### ABOUT THIS EXERCISE
Please locate every line in the rows below that contains the word "value", and copy each of those lines. Matching is case-sensitive.
[AVAILABLE DATA — start]
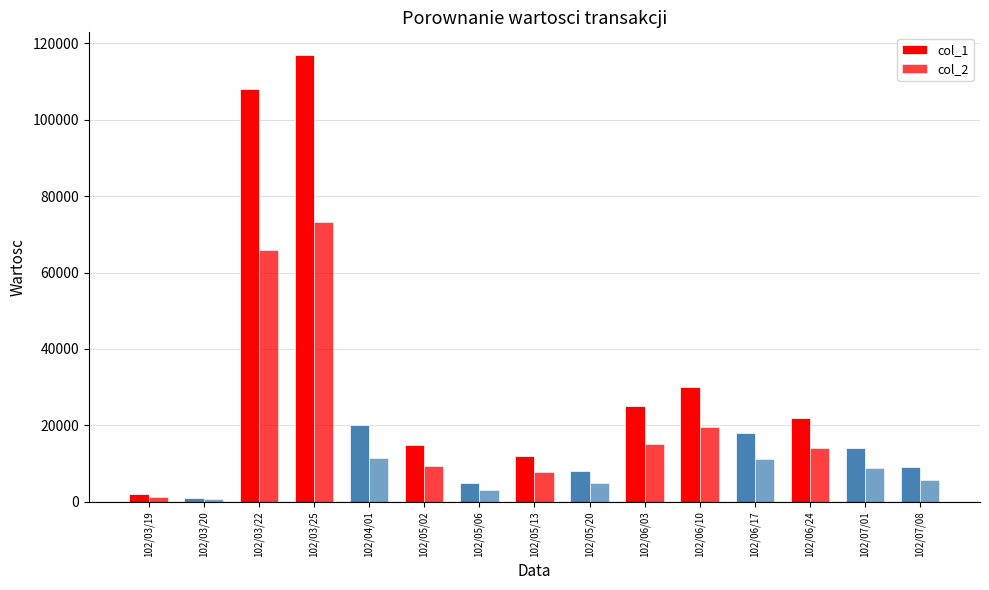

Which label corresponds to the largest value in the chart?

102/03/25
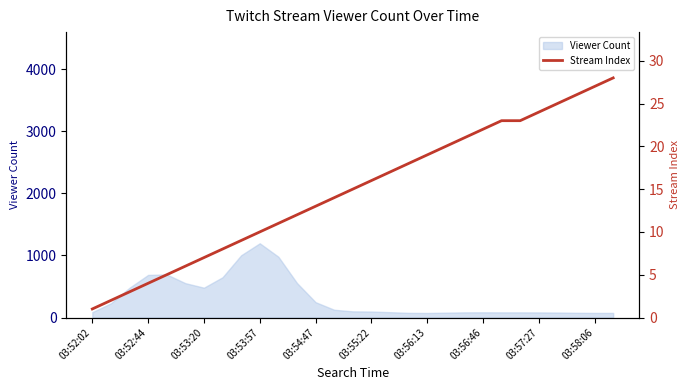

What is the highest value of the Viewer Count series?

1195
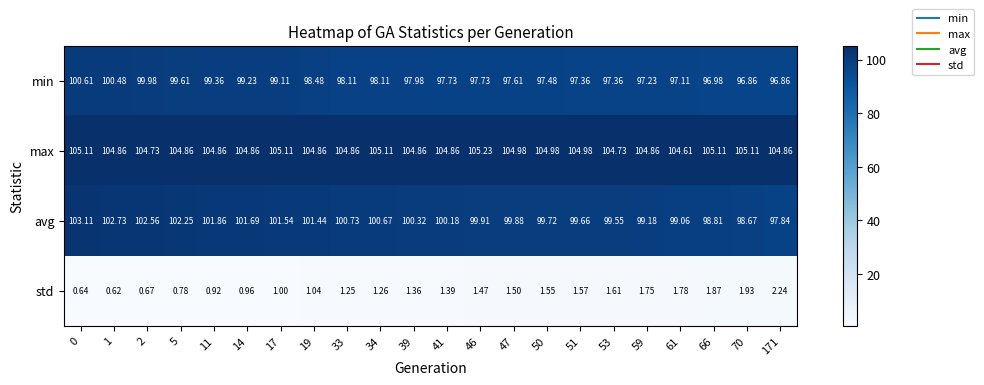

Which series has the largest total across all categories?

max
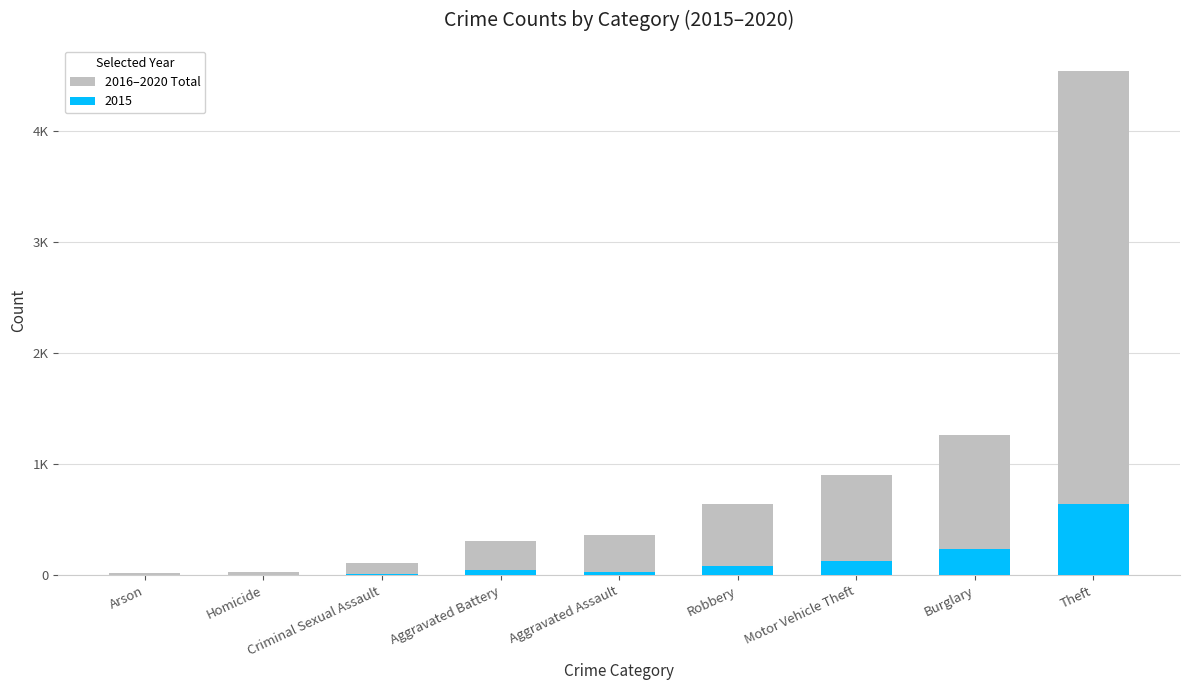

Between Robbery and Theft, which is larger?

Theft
[AVAILABLE DATA — finish]
### EXPECTED ANSWER
Which label corresponds to the largest value in the chart?
What is the highest value of the Viewer Count series?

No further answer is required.